The-Kelvin-Scale section explores William Thomson, Lord Kelvin's life and his development of now familiar scale itself while the section on
Colour Temperature addresses The-Kelvin-Scale as it relates to light.
Kelvin-Scale/Colour Temperature
William Thomson, Lord Kelvin is considered to be one the greatest thinkers of the 19th century.Young William Thomson
William Thomson was born in Ireland in 1824. Following the death of their mother (born Margaret Gardner) both he and his brother James; in the company of their father (James Thomson), a mathematician; who had accepted a professorship at the University of Glasgow in Scotland.
Though only 8 and 10 years old respectively both boys attended their fathers lectures and at the ages of 10 and 12 William Thomson and his brother James began university studies. William Thomson was knighted in 1866 and in 1892, he was created the first baron Kelvin of Largs.
William Thomsons scale of absolute temperature takes its name from his appointed title and not directly from his family name. You may agree though; degrees Kelvin does seem to flow more easily off the tongue than degrees Thomson!
While Thomson was still in his teens he enrolled in post-graduate courses, first at Cambridge University, then at the University of Paris. In 1846 at the age of twenty-two, he was appointed to the position of professor of natural science at the University of Glasgow. He was also responsible for the construction of Britains first physics laboratory at the university.

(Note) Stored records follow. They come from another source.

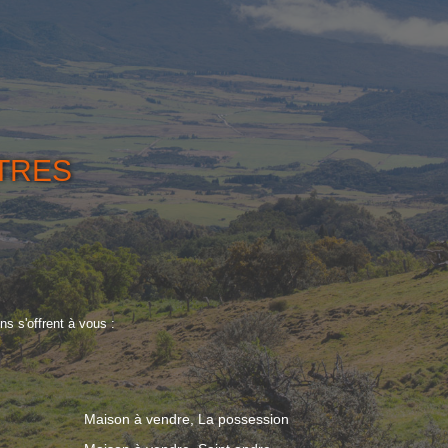
UTRES
s s'offrent à vous :
Maison à vendre, La possession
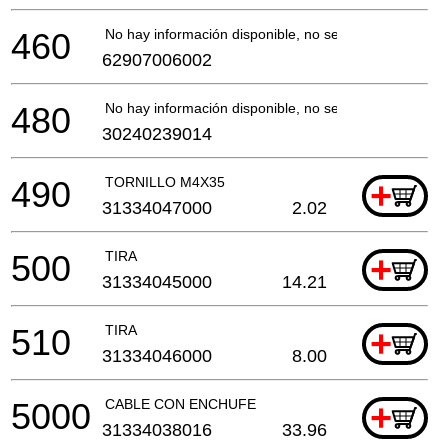
460
No hay información disponible, no se puede pedir
62907006002
480
No hay información disponible, no se puede pedir
30240239014
490
TORNILLO M4X35
+
31334047000
2.02
500
TIRA
+
31334045000
14.21
510
TIRA
+
31334046000
8.00
5000
CABLE CON ENCHUFE
+
31334038016
33.96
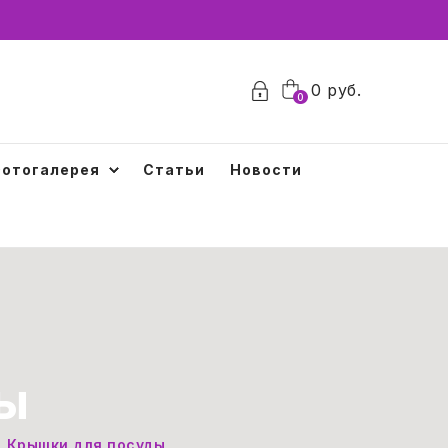
0
руб.
0
отогалерея
Статьи
Новости
ы
Крышки для посуды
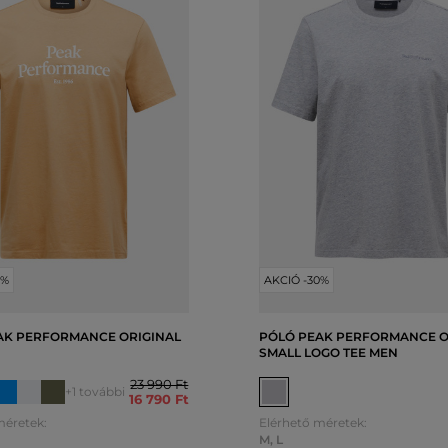
0%
AKCIÓ -30%
AK PERFORMANCE ORIGINAL
PÓLÓ PEAK PERFORMANCE O
SMALL LOGO TEE MEN
23 990 Ft
+1 további
16 790 Ft
méretek:
Elérhető méretek:
M
,
L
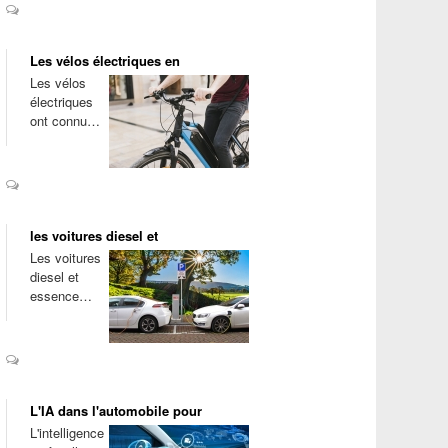
Les vélos électriques en
Les vélos
électriques
ont connu…
les voitures diesel et
Les voitures
diesel et
essence…
L'IA dans l'automobile pour
L'intelligence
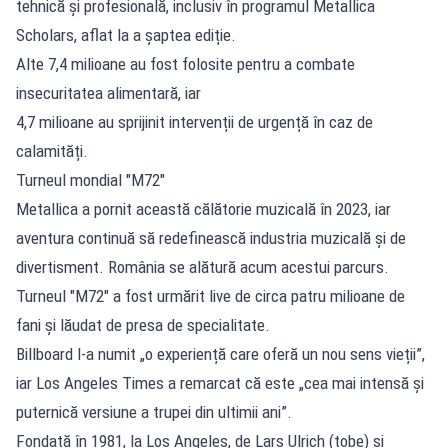
tehnică și profesională, inclusiv în programul Metallica
Scholars, aflat la a șaptea ediție.
Alte 7,4 milioane au fost folosite pentru a combate
insecuritatea alimentară, iar
4,7 milioane au sprijinit intervenții de urgență în caz de
calamități.
Turneul mondial "M72"
Metallica a pornit această călătorie muzicală în 2023, iar
aventura continuă să redefinească industria muzicală și de
divertisment. România se alătură acum acestui parcurs.
Turneul "M72" a fost urmărit live de circa patru milioane de
fani și lăudat de presa de specialitate.
Billboard l-a numit „o experiență care oferă un nou sens vieții”,
iar Los Angeles Times a remarcat că este „cea mai intensă și
puternică versiune a trupei din ultimii ani”.
Fondată în 1981, la Los Angeles, de Lars Ulrich (tobe) și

It was Thomson`s work with James Prescott Joule Gases and their behaviour at low temperature that led to further interest in absolute temperature.
French physicist Jacques Charles found that for every degree centigrade (C) below zero that a gas is cooled, the volume of the gas would decrease 1/273 and suggests that at -273° C the volume of gas would be zero.
Being nothing more than a theory at the time, the general scientific community at the time could neither explain nor disprove the phenomenon. In 1848 Thomson explained the phenomenon: when the temperature of a gas is reduced, the energy level of its atoms is also reduced.
In the gas; as the atoms now move less they occupy less space which decreasing the volume of the gas. At -273° C the energy level of atoms reaches zero: the atoms stop moving. At this temperature the atoms occupy, almost no space, and their temperature cannot be lowered any further. Believing that this could be true for any substance theoretically, Thomson determined -273° C to be the absolute lowest temperature. Absolute zero.